> **About this exercise**
Show all lines below holding the string "trading".

> **Task input**
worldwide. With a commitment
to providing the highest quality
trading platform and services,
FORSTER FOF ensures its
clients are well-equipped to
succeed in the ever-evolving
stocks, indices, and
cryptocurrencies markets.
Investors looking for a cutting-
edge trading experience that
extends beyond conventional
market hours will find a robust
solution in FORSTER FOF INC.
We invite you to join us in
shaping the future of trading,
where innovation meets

> **Output**
trading platform and services,
edge trading experience that
shaping the future of trading,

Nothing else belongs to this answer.